Performed spatial join to assign a precinct to each property.
Successfully merged crime counts onto properties.


In [6]:
# --- 5. FINALIZE AND SAVE THE GOLDEN DATASET ---
# Drop the extra columns created during the join process that we no longer need
cols_to_drop = ['index_right', 'geometry']
df_final = df_final.drop(columns=cols_to_drop)

# Impute any missing crime counts with the median (for properties on boundaries, etc.)
df_final['crime_count_in_precinct_2024'].fillna(df_final['crime_count_in_precinct_2024'].median(), inplace=True)

print(f"\nGeospatial analysis complete. Saving FINAL GOLDEN DATASET to {output_path}")
df_final.to_parquet(output_path)
print("Golden dataset created successfully! You are now ready for the final modeling notebook (07).")



Geospatial analysis complete. Saving FINAL GOLDEN DATASET to ../data/processed/manhattan_sales_fully_enriched.parquet
Golden dataset created successfully! You are now ready for the final modeling notebook (07).


The behavior will change in pandas 3.0. This inplace method will never work because the intermediate object on which we are setting values always behaves as a copy.

For example, when doing 'df[col].method(value, inplace=True)', try using 'df.method({col: value}, inplace=True)' or df[col] = df[col].method(value) instead, to perform the operation inplace on the original object.


  df_final['crime_count_in_precinct_2024'].fillna(df_final['crime_count_in_precinct_2024'].median(), inplace=True)


In [8]:
# ======================================================================
# --- FINAL SANITY CHECK ---
# ======================================================================
print("\n\n--- Starting Final Sanity Check ---")

# 1. Check final shape and for missing values in the new crime column
print("\n--- 1. Checking Shape and Missing Values ---")
print(f"Final dataset shape: {df_final.shape}")
crime_nulls = df_final['crime_count_in_precinct_2024'].isnull().sum()
print(f"Missing values in 'crime_count_in_precinct_2024': {crime_nulls}")
if crime_nulls == 0:
    print("VERDICT: Excellent! All properties have a crime count.")
else:
    print("WARNING: Some properties are missing crime data.")

# 2. Check descriptive statistics for the new crime column
print("\n--- 2. Checking Descriptive Statistics ---")
display(df_final[['crime_count_in_precinct_2024']].describe())
print("VERDICT: Check if the min, max, and mean values seem plausible for annual complaints in a Manhattan precinct.")

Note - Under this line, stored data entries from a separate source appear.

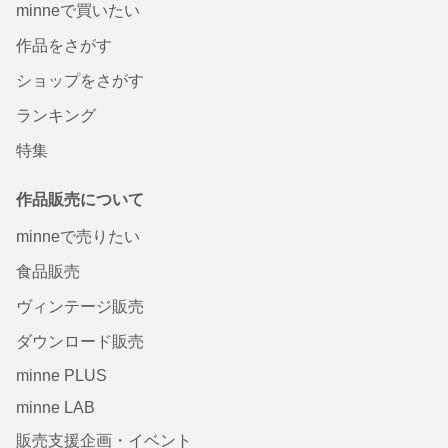
minneで買いたい
作品をさがす
ショップをさがす
ランキング
特集
作品販売について
minneで売りたい
食品販売
ヴィンテージ販売
ダウンロード販売
minne PLUS
minne LAB
販売支援企画・イベント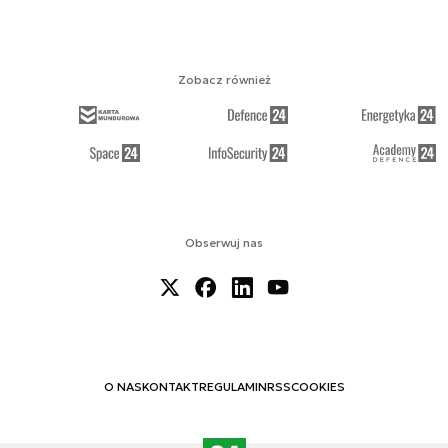
Zobacz również
Obserwuj nas
O NAS
KONTAKT
REGULAMIN
RSS
COOKIES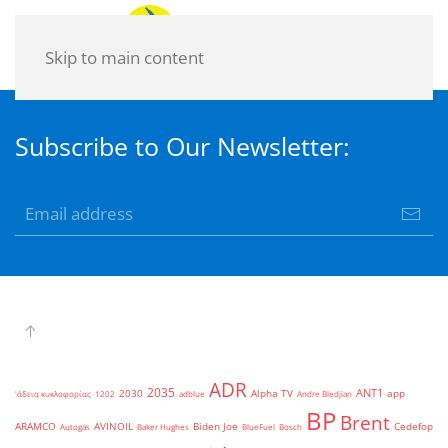
Skip to main content
Subscribe to Our Newsletter:
ADR
2035
ANT1
2030
Alpha TV
app
'άδεια κυκλοφορίας
1202
adblue
Andre Bledjian
BP
Brent
ARAMCO
AVINOIL
Biden Joe
Cedefop
Autogas
Baker Hughes
BlueFuel
Bosch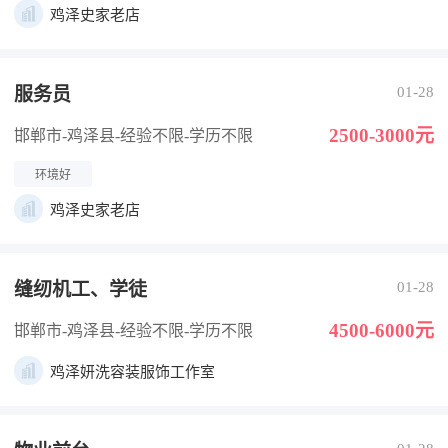
鸡泽史家老店
服务员
01-28
2500-3000元
邯郸市-鸡泽县
-经验不限
-学历不限
环境好
鸡泽史家老店
缝纫机工、学徒
01-28
4500-6000元
邯郸市-鸡泽县
-经验不限
-学历不限
鸡泽妍洗容装服饰工作室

# 3. Check a sample of the joined data
print("\n--- 3. Inspecting a Sample of the Final Data ---")
display(df_final[['address', 'precinct', 'crime_count_in_precinct_2024']].sample(10, random_state=42))
print("VERDICT: The 'precinct' and 'crime_count' columns should be populated with integers.")



--- Starting Final Sanity Check ---

--- 1. Checking Shape and Missing Values ---
Final dataset shape: (6505, 33)
Missing values in 'crime_count_in_precinct_2024': 0
VERDICT: Excellent! All properties have a crime count.

--- 2. Checking Descriptive Statistics ---


Unnamed: 0,crime_count_in_precinct_2024
count,6505.0
mean,6815.928517
std,2617.163045
min,2.0
25%,4346.0
50%,7062.0
75%,8460.0
max,15539.0


VERDICT: Check if the min, max, and mean values seem plausible for annual complaints in a Manhattan precinct.

--- 3. Inspecting a Sample of the Final Data ---


Unnamed: 0,address,precinct,crime_count_in_precinct_2024
5638,405 BLEECKER STREET,6,5962.0
3153,310 WEST 52ND STREET,18,10679.0
6270,216 EAST 18TH STREET,13,8460.0
217,383 EAST 10TH STREET,9,5336.0
2339,44-46 MARKET STREET,5,5672.0
465,101 WEST 24TH STREET,13,8460.0
3558,150 WOOSTER STREET,1,8781.0
4700,1 CENTRAL PARK WEST,20,3993.0
378,252 7 AVENUE,10,4307.0
1192,"212 FIFTH AVENUE, 12C",13,8460.0


VERDICT: The 'precinct' and 'crime_count' columns should be populated with integers.